As earnings season begins, what are big companies saying about consumer spending and inflation?
- Brian Niccol, CEO of Chipotle Mexican Grill, stated on CNBC's "Closing Bell" that there will be a significant shift in how Americans spend their money in the near future.
- On Monday, CarMax stated that decreasing sales in the hot used car market indicate "diminishing consumer confidence."
- Last month, inflation reached its highest level in years, and 48% of Americans are constantly thinking about rising prices, according to a CNBC survey released last week.
When do consumers decide they've had enough of paying higher prices for goods and services?
Inflation has surged to unprecedented levels, and C-suite executives across industries are grappling with concerns about balancing rising costs and consumer demand during earnings season.
Gary Friedman, CEO of the company, stated on the earnings call on March 30 that businesses will either make less money or increase their prices. He believes that the increase in prices will surpass the consumer's ability to keep up, leading to a challenging situation.
In March, consumer prices increased by 8.5% compared to the previous year, as per Labor Department data. This rise is the highest since the late 1970s and early 1980s, with core inflation being the hottest since August 1982. Additionally, the Producers Price Index, which measures what wholesalers are paying, experienced its largest year-over-year increase on record, rising 11.3% in March.
Despite rising prices in 2022, consumer spending has not been significantly impacted. Through February, year-over-year retail spending was up 17.6%, and January spending was revised up to a 4.9% increase, exceeding the initial estimate of 3.8%.
The increased demand is allowing companies to offset higher material and supply chain costs by passing them on to customers.
According to CFO Matt Friend, the company's gross margin expectations were increased by at least 150 basis points compared to the previous year due to the benefits of strategic pricing, as stated on the company's March 21 earnings call.
Despite a 2.6% decline in volume, the company's organic sales increased by 6% in its most recent quarter. The reason for this was a 8.6% increase in price/mix. CFO Dave Marberger explained on the company's April 7 earnings call with analysts that the volume decrease was mainly due to the elasticity impacts of the price increases.
Despite a booming job market, low unemployment, and high savings rates, Americans are still struggling to keep up with rising prices for goods and services. While wages have increased, they have not kept up with inflation. According to the Bureau of Labor Statistics, real earnings rose by 5.6% from the previous year, but real average hourly earnings had a seasonally adjusted 0.8% decline last month.
On Monday, a key earnings report from the used car market indicated a weakening of consumer strength.

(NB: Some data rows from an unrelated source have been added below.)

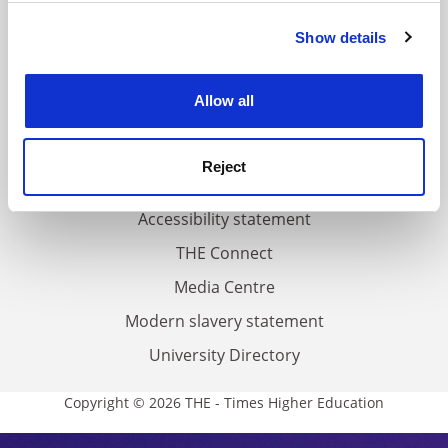
FAQs
Show details
Cookie Notice: We use cookies to improve your
Contact us
experience. By clicking accept, you agree to our use of
About us
cookies. Learn more in our
Cookies Policy
Allow all
Work for THE
Privacy
Reject
Cookie policy
Accessibility statement
THE Connect
Media Centre
Modern slavery statement
University Directory
Copyright © 2026 THE - Times Higher Education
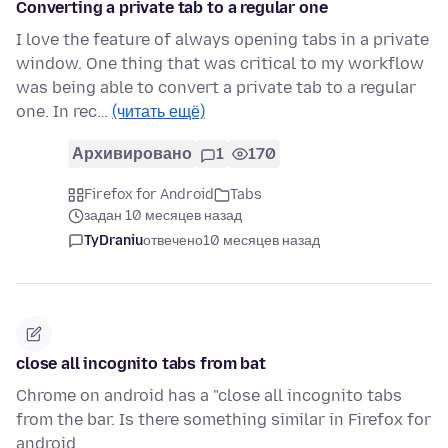
Converting a private tab to a regular one
I love the feature of always opening tabs in a private
window. One thing that was critical to my workflow
was being able to convert a private tab to a regular
one. In rec…
(читать ещё)
Архивировано
1
170
Firefox for Android
Tabs
задан 10 месяцев назад
TyDraniu
отвечено
10 месяцев назад
close all incognito tabs from bat
Chrome on android has a "close all incognito tabs
from the bar. Is there something similar in Firefox for
android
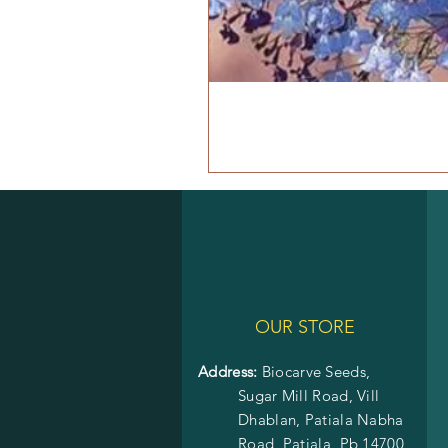
OUR STORE
Address:
Biocarve Seeds,
Sugar Mill Road, Vill
Dhablan, Patiala Nabha
Road,
Patiala, Pb 14700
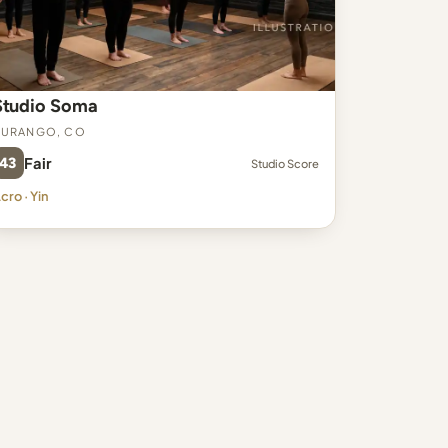
Studio Soma
Durango, CO
43
Fair
Studio Score
cro · Yin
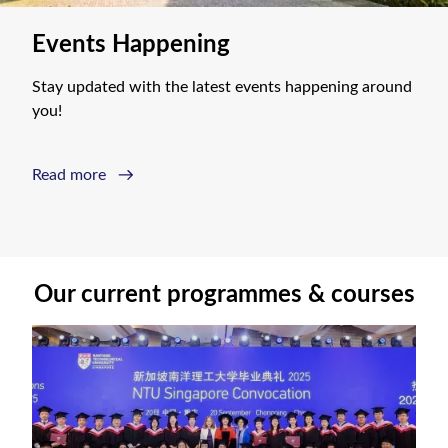
Events Happening
Stay updated with the latest events happening around 
you!
Read more
Our current programmes & courses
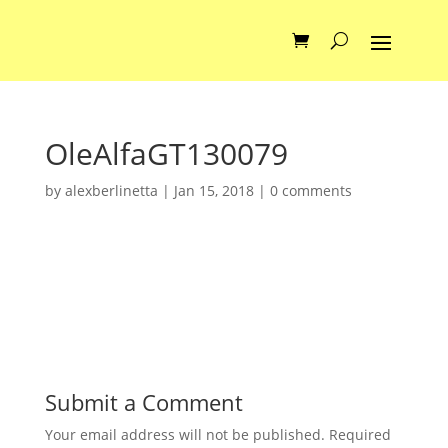
OleAlfaGT130079
by
alexberlinetta
|
Jan 15, 2018
|
0 comments
Submit a Comment
Your email address will not be published.
Required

Despite a 32.6% increase in used car revenue due to higher average selling prices, the company's used car unit comps dropped 6.5% in its most recent quarter. The company attributed the decline to several macro factors, including declining consumer confidence, the Omicron-fueled surge in COVID cases, vehicle affordability, and the lapping of stimulus benefits paid in the prior year period.

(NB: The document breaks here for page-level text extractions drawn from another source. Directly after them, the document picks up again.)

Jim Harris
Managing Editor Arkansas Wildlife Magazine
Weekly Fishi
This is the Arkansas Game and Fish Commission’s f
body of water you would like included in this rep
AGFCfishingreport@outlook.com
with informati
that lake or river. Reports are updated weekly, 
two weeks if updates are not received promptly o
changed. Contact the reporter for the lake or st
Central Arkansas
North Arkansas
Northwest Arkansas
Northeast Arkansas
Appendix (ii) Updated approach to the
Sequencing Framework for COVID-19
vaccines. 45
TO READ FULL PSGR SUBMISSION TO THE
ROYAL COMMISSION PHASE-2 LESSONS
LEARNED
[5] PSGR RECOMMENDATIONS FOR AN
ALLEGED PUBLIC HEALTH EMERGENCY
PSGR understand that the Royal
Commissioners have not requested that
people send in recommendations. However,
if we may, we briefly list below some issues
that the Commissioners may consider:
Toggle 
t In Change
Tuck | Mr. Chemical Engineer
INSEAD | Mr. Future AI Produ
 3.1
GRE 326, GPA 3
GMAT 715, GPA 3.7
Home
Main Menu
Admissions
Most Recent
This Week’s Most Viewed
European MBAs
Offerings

A CNBC survey released last week found that 48% of Americans are constantly thinking about rising prices, while 75% are concerned that higher prices will impact their financial decisions in the near future.
In order to combat higher prices, Americans are taking several actions, including cutting back on dining out (53%), canceling a monthly subscription (35%), and being forced to cancel a trip or vacation (29%).
A significant number of people, 32%, have already switched from a brand-name product to a generic version.
Even high earners, with 68% of respondents having incomes of $100,000, are concerned about the impact of higher prices on their financial decisions.
CEO Brian Niccol stated on CNBC's "Closing Bell" on Friday that although the company observes consumer strength, he anticipates that consumers will become more selective in their spending decisions in the future.
According to our data, individuals are now considering their driving habits and entertainment choices more carefully, as they are hesitant to spend money on experiences that may not align with their values.
Niccol stated that Chipotle, which previously announced a 6% increase in prices this year, resulting in customers paying approximately 10% more for their orders compared to the previous year, has the ability to adjust pricing as needed. However, he also mentioned that he would prefer not to have to continually increase prices and that they would have to wait and see how the situation develops in the future.
According to CNBC research, S&P 500 companies are predicted to experience earnings growth of 6.4% in the first quarter of 2022 and 6.8% in the second quarter, resulting in approximately 10% growth throughout the second half of the year. However, this growth is mainly due to the energy sector, which is projected to achieve earnings growth of 233.5% in the first quarter.
The consumer staples and consumer discretionary sectors are projected to experience a 1.9% and -11.9% earnings growth in the first quarter, indicating that the consumer spending and demand of the Covid era may be reaching a plateau.